A base da casa fica quase nivelada ao chão. Os mais caprichosos com um aterro controlam a umidade e jogam uma terra mais dura. Nivelam aquilo de uma forma que se pode meter o nível e não se encontrará nenhuma diferença. Como naquele tempo era difícil encontrar o cal, nem tinha tampouco as tintas de caiar casas, como nas grandes cidades, então usava-se um barro que na roça dá-se o nome de tabatinga

Esse barro branco é que dá essa cor branca que deixa as pessoas impressionadas. A gente tira o barro tabatinga bruto lá no brejo, mistura e põe numa lata, mistura com água, mexe-se, vai mexendo até aquilo ficar com um caldo parecendo leite. Com a mão e um pano vai passando na parede e no piso da casa. 

Tabatinga no piso não é comum. Habitualmente, passa-se a tinta branca, feita com tabatinga, só nas paredes. 

Era uma pena pisar numa coisa tão limpa, quando deparávamos com os pisos pintados de branco da tabatinga. 

 No almoço, outra surpresa. Nunca vi tanta comida e nem tanta variedade. Carnes, mais de dez tipos. A farinha parecia feita para ter o sabor de alguma coisa inexplicável. Aquelas pessoas chegavam aos poucos, rezavam sempre sob o comando de dona Maria. Com os pratos se retiravam para os seus lugares e eu tive o meu ao lado do seu Joaquim. Depois do almoço e dos doces de goiaba, de coco, de manga, de banana, de laranja, de leite, de melancia, dona Maria mandou que uma de suas filhas lesse para nós a poesia que fala de um homem que ouvia as estrelas e do amor. 

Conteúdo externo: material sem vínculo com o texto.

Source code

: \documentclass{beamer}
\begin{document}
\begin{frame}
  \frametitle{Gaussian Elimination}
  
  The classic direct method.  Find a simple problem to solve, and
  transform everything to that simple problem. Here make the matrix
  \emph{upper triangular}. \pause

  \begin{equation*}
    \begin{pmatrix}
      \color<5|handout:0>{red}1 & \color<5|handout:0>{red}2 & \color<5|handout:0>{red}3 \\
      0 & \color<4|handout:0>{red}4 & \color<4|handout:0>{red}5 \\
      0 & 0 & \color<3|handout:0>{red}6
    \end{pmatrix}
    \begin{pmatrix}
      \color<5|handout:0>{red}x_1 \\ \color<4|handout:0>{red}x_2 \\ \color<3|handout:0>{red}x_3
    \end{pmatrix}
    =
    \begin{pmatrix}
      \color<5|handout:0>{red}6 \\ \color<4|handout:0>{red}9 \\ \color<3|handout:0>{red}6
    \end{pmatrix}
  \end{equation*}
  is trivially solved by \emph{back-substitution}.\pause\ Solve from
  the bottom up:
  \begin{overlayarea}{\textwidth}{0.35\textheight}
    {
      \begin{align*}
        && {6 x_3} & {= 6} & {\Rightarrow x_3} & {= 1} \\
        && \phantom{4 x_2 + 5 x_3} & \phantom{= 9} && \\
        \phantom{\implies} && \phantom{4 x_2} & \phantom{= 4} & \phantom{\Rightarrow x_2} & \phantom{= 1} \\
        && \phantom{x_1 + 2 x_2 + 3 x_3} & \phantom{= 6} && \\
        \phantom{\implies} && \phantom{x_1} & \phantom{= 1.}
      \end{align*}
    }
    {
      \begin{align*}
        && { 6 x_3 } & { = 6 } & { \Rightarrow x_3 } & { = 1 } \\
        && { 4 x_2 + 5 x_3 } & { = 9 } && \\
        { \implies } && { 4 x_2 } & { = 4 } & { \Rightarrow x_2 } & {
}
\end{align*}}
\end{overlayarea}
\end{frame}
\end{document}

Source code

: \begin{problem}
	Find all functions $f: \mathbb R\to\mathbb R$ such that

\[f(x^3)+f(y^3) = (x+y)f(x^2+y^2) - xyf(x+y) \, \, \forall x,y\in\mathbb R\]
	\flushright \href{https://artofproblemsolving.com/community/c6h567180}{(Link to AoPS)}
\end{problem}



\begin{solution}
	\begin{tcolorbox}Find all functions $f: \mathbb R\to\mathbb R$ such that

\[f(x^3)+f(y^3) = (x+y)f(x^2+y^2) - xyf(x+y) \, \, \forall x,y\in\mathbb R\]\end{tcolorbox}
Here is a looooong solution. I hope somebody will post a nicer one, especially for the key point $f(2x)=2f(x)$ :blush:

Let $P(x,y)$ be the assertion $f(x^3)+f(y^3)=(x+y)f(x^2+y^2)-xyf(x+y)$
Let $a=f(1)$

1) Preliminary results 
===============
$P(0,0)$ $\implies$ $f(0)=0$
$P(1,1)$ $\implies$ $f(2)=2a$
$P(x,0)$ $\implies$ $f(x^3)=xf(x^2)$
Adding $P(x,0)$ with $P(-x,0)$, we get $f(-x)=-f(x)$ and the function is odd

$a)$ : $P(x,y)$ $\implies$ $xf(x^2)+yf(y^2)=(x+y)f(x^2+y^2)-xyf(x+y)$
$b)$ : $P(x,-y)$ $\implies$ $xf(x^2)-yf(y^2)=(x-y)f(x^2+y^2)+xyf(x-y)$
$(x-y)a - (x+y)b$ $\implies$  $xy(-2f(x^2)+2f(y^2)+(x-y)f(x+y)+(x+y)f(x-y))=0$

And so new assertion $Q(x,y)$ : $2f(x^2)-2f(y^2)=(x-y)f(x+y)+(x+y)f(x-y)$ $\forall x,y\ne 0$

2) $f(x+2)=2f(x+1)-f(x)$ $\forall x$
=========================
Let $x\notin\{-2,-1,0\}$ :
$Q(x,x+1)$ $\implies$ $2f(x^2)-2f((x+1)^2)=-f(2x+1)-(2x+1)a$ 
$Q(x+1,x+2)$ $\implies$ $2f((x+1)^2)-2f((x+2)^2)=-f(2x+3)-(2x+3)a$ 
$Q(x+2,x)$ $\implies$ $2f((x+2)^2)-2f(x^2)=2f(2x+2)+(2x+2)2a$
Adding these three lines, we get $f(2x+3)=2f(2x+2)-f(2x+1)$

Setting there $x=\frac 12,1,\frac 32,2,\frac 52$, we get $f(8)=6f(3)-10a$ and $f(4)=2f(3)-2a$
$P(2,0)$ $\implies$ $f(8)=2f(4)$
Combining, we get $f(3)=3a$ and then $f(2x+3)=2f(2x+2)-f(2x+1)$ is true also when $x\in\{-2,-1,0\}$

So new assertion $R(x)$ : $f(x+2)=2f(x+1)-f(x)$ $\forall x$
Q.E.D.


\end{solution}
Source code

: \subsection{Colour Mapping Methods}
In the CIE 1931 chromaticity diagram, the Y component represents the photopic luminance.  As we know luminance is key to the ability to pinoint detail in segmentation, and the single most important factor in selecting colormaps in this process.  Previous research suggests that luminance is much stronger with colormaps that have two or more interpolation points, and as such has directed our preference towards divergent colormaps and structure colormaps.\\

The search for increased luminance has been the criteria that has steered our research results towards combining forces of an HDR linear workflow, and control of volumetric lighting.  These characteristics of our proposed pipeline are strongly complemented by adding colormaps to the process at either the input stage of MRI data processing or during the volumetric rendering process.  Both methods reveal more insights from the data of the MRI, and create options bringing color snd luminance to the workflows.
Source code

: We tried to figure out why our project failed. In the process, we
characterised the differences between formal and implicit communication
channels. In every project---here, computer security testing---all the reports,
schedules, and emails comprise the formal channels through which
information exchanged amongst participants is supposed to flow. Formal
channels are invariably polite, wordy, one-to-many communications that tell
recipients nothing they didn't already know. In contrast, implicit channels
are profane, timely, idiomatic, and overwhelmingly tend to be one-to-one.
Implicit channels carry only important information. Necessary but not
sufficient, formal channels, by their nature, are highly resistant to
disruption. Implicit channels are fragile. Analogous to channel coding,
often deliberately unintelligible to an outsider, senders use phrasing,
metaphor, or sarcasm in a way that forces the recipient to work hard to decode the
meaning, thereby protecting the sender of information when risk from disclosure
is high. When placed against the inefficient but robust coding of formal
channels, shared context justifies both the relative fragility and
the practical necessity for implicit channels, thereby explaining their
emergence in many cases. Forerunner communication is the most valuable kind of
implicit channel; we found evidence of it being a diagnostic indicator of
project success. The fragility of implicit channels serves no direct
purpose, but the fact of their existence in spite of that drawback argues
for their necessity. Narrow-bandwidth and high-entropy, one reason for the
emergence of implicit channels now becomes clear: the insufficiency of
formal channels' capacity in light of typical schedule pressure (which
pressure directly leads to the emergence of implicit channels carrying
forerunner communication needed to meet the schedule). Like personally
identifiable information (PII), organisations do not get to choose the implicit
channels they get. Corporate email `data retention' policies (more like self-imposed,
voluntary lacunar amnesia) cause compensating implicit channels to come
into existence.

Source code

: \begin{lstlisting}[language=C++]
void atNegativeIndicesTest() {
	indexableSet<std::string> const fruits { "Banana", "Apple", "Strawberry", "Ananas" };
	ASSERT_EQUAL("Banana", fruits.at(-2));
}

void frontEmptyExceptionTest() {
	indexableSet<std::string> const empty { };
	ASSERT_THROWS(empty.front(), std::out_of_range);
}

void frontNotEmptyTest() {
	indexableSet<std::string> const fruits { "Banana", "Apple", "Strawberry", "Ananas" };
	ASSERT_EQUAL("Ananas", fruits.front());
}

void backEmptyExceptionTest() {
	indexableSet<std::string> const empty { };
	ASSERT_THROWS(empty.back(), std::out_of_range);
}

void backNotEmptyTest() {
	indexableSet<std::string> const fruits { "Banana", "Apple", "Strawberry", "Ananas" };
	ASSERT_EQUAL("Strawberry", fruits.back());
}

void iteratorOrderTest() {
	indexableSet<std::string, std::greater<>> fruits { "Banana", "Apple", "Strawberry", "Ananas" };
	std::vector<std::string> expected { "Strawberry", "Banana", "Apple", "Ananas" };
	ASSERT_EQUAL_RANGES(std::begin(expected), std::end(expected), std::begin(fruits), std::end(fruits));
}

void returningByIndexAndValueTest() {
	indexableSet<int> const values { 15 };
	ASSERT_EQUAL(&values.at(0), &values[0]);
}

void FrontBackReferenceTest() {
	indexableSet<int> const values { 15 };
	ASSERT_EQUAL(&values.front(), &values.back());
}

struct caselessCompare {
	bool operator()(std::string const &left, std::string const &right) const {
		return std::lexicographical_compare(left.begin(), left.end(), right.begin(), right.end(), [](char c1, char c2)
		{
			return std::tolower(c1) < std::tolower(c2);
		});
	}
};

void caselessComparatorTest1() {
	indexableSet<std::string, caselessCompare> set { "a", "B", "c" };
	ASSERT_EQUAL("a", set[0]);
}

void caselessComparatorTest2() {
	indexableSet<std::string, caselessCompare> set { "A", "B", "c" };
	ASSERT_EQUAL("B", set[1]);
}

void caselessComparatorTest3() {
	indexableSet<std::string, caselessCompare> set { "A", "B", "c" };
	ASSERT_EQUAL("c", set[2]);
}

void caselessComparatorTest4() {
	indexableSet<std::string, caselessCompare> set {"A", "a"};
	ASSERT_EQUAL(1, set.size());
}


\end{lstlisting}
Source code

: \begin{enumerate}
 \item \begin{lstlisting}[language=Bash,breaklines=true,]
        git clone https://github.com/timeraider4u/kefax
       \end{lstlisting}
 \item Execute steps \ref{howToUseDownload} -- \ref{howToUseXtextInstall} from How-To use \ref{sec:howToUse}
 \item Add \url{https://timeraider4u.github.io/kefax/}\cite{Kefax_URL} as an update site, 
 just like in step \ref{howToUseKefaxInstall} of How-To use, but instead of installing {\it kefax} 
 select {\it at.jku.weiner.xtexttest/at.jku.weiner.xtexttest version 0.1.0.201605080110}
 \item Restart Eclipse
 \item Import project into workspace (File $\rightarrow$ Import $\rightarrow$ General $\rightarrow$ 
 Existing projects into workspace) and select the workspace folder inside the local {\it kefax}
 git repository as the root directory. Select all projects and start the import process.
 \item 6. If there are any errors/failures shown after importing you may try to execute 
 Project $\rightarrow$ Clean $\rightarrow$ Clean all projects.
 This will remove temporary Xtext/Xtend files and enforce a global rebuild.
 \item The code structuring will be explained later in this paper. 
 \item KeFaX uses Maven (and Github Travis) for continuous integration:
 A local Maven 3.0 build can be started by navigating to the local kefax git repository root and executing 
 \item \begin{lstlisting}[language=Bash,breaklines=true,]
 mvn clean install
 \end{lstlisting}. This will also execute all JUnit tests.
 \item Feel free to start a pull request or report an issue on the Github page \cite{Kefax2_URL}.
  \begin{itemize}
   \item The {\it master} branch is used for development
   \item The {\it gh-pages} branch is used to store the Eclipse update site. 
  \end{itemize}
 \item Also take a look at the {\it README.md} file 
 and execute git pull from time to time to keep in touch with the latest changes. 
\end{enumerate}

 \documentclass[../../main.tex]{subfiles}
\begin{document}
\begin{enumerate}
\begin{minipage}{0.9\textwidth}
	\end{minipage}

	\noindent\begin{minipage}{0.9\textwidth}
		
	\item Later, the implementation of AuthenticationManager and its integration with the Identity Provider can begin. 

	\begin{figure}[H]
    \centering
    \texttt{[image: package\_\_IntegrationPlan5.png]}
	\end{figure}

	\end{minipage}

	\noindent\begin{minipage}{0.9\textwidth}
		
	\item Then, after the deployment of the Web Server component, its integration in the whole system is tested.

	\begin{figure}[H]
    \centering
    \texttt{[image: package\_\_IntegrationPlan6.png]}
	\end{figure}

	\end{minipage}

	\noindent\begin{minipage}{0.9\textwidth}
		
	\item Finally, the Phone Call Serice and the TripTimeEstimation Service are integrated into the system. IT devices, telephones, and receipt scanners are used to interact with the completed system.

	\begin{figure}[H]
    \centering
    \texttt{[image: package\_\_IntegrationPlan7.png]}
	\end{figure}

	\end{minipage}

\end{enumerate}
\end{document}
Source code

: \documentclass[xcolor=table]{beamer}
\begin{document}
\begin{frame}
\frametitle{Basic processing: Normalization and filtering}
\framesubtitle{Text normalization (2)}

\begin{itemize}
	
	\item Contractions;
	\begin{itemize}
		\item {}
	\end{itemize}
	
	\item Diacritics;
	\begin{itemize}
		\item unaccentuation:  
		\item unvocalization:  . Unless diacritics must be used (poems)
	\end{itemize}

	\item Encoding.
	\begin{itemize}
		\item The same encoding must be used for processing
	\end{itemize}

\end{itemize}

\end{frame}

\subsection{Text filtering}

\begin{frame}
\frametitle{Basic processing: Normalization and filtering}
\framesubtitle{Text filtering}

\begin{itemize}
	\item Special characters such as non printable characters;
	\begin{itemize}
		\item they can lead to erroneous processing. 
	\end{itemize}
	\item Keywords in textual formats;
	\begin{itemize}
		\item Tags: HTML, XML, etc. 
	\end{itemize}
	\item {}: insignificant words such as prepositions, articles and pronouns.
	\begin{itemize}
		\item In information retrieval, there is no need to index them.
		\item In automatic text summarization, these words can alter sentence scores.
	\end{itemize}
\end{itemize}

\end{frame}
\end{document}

“Ora (direis) ouvir estrelas! 
Certo Perdeste o senso!” 
E eu vos direi, no entanto 
Que, para ouvi-las, muita vez desperto 
E abro as janelas, pálido de espanto.... 

Quando caminhávamos, em silêncio, pelo cemitério, ouvíamos nossos passos, ouvíamos o ranger das cordas e dos couros, a respiração dos animais e também a respiração daqueles mais próximos. Eu caminhava sozinho na frente e tinha medo. Olhei para o céu

.... Direis agora: 
“Tresloucado, amigo! 
Que conversas com elas? 
Que sentido tem o que dizem, 
quando estão contigo?” 

 ...no céu, uma estrela brincava. Ou eram muitas? Ou eram todas? Uma correria de estrelas em todas as direções. Na roça, em lugares assim, mais altos, dizem, que o céu e as estrelas parecem cair sobre a terra. 

E eu vos direi: 
“Amai para entendê-las! 
Pois só quem ama pode ter ouvido 
Capaz de ouvir e de entender estrelas”. 

Vi lágrimas nos olhos da menina que leu aqueles versos de Olavo Bilac. Vi lágrimas nos olhos de seu Joaquim. Ela repetiu os últimos versos 

E eu vos direi: 
“Amai para entendê-las! 
Pois só quem ama pode ter ouvido 
Capaz de ouvir e de entender estrelas”.